The goal was Topsham, just a little jaunt up the M5 from home. The weather was foul and I had convinced myself, in a girly moment of which I am not proud, that the rain and spray would render my little sporty Blonde Mobile invisible to all other drivers. It was then that I made my first error and decided to take the coast road. All was fine, apart from my singing, until I came to negotiating the confusing mixture of road signs, arrows and multiple lanes on the approach to Exeter. I will cut a Blonde story short here and confess that what followed was a shameful hour long confusion during which I managed to visit Exeter Airport, the Met Office and the same roundabout three times.
The truth is that I am not an innate navigator. For me, the landscape does not jump up and shout, “go that way”. Rather it creeps around muttering, “That looks familiar” and “You have no idea where you are.” There are definitely people who have this inborn talent and I envy them. You can see it in some of our youngsters, they are the ones who come home safely without having to use their compass (despite being perfectly able to). We even have a couple of newbies who are already absorbing their surroundings by some strange kind of navigational osmosis.
You would be forgiven for asking then, how I manage to find my way around Dartmoor. The answer is easy, navigation has rules, I am very good at following rules and I don’t like to be beaten. To navigate successfully, you need to know two things; in which direction you should be walking and when to stop walking. There are strict regulations for working out both of these – they have numbers and actions and all go in a certain order. Once you have learnt the rules, you kind of have it sorted.
As far as I can tell, there are no rules for roads. They go where they want to, when they want to and carry poor confused Blondes along with them. There are probably dozens of Blondes out there right now driving past the Met Office for the eighteenth time today. Maybe we should all stick to Dartmoor.
“When to stop walking.” I can’t remember this point being raised in more macho blogs. Blogs – whisper it not in Gath – by fellas. This despite the existence of a song devoted to that specific subject, centring on Felix.

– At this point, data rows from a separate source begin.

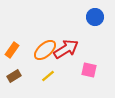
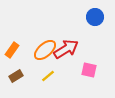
brown rectangle: moved 2 px right
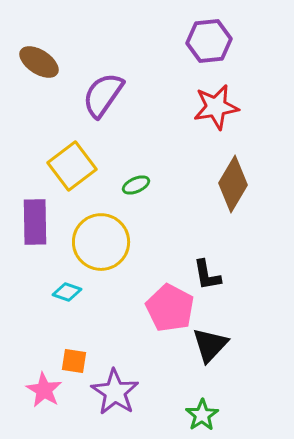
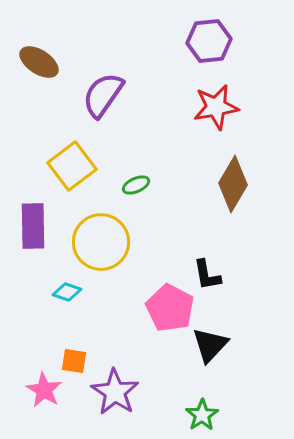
purple rectangle: moved 2 px left, 4 px down
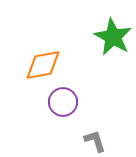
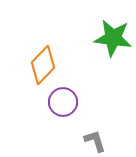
green star: moved 1 px down; rotated 21 degrees counterclockwise
orange diamond: rotated 36 degrees counterclockwise
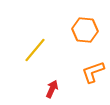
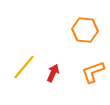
yellow line: moved 11 px left, 17 px down
red arrow: moved 1 px right, 16 px up
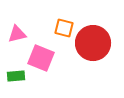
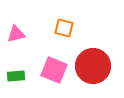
pink triangle: moved 1 px left
red circle: moved 23 px down
pink square: moved 13 px right, 12 px down
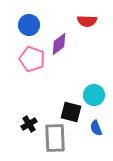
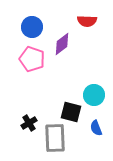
blue circle: moved 3 px right, 2 px down
purple diamond: moved 3 px right
black cross: moved 1 px up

As you say, a bearing may turn out to be a chimera. After fifty metres the blade of grass which guaranteed, say, 157 deg. may look distressingly like the blade immediately adjacent. Bringing into play those black sawtooth patterns which can, translated into reality, play havoc with those who are seduced by direction tout seul. Mind you, walkers have it easy. Try helming. “Often a cloud can be helpful,” said my other brother. After a while they all take on the voluptuous forms of fifties female film-stars.
I think it was jolly sporting to go in for this type of culpa mea, maxima culpa. But I beg you (pl.) not to throw out the godlike qualities in a wish to be seen as human. Presently you both occupy a frieze in my imagination, always in profile and with noses that kick off from a point somewhere north of your foreheads. Classical to some, snow ploughs to others. By all means descend from Olympus to create mischief and mayhem, but never make it a one-way ticket.
The good news is that the path up and down Olympus is one that is well known to us and much travelled – we converse with the Gods regularly.
I wonder if you can get a sat nav that speaks with a blonde voice? Goldie Hawn, perhaps?
Exeter, oh Exeter! How much I hate thy roundabouts, thy motorways, thy traffic lights, none of which ever learned TO STAND STILL IN THE SAME PLACE for more than 10 minutes at a time. I been lorst but not found many, many times. I lament.
Besides, today I decided to use the Park and Ride and duly arrived in the city; but oh, where, oh where did they hide the buses to the ‘orspital? I waited. Oh how I waited. But they never came, and eventually I gave up and went back to the Park and Ride before they could lock me out for the night.